Every line below that includes "from" counts toward the total. Report that total alone.
####################
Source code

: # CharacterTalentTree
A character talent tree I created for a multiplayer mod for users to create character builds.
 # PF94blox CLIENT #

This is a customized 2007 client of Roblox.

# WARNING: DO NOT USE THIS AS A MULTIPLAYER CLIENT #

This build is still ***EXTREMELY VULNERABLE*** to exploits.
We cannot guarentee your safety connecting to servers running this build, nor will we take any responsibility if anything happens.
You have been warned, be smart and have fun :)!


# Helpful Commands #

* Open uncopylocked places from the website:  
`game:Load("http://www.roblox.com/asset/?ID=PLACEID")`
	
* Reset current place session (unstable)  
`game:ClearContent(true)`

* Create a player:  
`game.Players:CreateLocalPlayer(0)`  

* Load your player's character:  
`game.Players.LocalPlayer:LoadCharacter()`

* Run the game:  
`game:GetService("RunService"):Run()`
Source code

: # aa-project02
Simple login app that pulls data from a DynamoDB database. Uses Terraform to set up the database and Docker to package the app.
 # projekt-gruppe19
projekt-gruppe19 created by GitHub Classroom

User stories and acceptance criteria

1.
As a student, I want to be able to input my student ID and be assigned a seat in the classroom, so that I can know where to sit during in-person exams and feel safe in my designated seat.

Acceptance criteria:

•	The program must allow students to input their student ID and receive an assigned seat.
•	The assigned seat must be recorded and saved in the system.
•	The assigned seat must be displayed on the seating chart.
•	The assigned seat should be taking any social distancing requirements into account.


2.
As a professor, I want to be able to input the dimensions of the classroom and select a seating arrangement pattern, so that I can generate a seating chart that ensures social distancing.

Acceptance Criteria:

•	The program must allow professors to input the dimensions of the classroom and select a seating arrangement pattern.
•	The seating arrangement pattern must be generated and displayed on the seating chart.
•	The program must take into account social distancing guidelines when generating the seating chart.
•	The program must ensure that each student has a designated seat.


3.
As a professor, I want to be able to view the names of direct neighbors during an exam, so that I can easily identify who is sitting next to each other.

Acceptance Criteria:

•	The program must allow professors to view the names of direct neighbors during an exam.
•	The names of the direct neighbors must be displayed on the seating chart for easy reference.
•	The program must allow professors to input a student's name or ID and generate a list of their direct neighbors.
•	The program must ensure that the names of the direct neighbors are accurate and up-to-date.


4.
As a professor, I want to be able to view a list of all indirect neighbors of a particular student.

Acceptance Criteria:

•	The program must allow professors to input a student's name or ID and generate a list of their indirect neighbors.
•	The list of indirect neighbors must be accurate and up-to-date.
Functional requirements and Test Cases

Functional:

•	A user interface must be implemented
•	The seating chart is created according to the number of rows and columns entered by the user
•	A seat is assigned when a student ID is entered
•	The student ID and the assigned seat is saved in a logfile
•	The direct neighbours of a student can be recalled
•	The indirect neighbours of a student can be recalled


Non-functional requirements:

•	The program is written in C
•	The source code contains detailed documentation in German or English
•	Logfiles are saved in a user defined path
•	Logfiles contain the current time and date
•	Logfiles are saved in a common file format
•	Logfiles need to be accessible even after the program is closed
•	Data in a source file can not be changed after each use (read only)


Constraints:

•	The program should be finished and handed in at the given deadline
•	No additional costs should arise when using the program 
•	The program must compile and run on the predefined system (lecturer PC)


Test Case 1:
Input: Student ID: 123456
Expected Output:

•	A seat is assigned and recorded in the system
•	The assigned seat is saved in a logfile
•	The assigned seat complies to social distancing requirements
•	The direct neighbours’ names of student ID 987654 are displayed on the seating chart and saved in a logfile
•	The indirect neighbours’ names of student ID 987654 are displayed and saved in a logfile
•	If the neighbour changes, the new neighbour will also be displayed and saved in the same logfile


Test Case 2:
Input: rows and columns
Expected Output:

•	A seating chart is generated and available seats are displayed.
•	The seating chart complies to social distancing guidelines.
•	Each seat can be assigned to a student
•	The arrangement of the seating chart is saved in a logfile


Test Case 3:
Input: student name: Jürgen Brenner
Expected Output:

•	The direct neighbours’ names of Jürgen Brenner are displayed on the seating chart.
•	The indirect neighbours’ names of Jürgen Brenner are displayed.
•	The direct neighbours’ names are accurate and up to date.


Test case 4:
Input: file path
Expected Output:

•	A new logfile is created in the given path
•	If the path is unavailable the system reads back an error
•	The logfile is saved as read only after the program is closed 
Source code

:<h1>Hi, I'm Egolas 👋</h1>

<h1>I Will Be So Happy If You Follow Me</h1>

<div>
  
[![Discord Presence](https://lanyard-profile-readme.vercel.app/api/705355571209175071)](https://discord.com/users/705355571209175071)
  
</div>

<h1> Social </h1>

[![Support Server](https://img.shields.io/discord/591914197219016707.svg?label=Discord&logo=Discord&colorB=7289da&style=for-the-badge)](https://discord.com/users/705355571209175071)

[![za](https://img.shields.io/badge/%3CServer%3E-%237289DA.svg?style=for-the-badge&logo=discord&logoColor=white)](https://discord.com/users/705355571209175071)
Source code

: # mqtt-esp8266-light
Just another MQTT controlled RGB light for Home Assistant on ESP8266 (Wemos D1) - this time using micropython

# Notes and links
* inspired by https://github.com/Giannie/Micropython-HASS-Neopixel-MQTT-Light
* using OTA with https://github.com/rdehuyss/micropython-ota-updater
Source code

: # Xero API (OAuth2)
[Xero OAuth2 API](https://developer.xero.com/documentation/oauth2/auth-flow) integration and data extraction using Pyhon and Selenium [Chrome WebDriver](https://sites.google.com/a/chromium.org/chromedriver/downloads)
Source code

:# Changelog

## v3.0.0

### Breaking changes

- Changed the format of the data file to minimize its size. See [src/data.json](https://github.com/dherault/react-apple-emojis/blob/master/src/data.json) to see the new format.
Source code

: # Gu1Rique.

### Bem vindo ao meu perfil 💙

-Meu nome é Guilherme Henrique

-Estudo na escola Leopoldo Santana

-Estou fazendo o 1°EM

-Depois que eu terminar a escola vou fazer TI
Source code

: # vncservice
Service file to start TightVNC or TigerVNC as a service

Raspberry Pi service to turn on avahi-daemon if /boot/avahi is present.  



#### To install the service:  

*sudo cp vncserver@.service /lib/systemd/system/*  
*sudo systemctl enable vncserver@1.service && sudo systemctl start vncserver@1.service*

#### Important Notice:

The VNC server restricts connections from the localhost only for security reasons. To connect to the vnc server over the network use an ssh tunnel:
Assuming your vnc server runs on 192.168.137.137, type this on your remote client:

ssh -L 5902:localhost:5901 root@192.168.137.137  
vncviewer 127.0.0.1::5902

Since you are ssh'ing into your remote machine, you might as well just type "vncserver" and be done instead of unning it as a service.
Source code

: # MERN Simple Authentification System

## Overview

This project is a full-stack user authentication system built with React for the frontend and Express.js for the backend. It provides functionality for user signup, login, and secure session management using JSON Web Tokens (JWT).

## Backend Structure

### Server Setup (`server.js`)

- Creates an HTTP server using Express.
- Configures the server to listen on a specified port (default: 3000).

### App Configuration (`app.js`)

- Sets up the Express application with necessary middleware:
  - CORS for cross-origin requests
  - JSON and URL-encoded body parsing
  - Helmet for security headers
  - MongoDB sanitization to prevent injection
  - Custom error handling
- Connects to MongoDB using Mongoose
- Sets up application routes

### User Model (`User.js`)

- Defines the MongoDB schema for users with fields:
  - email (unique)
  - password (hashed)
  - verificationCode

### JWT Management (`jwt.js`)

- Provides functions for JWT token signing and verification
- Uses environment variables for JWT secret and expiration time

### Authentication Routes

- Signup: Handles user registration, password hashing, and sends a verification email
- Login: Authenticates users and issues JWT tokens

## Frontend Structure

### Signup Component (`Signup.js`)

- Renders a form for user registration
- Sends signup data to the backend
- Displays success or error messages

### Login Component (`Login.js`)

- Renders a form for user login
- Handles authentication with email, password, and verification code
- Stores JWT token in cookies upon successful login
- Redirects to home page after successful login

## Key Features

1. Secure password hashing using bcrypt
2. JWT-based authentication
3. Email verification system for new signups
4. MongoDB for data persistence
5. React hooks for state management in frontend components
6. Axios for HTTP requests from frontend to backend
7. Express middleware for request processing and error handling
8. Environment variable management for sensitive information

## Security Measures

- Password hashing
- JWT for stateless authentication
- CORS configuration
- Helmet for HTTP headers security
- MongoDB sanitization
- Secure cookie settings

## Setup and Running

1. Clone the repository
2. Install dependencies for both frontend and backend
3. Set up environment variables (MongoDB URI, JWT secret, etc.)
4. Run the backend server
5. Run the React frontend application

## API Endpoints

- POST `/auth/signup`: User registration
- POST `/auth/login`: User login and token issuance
####################
● Exercise solution
4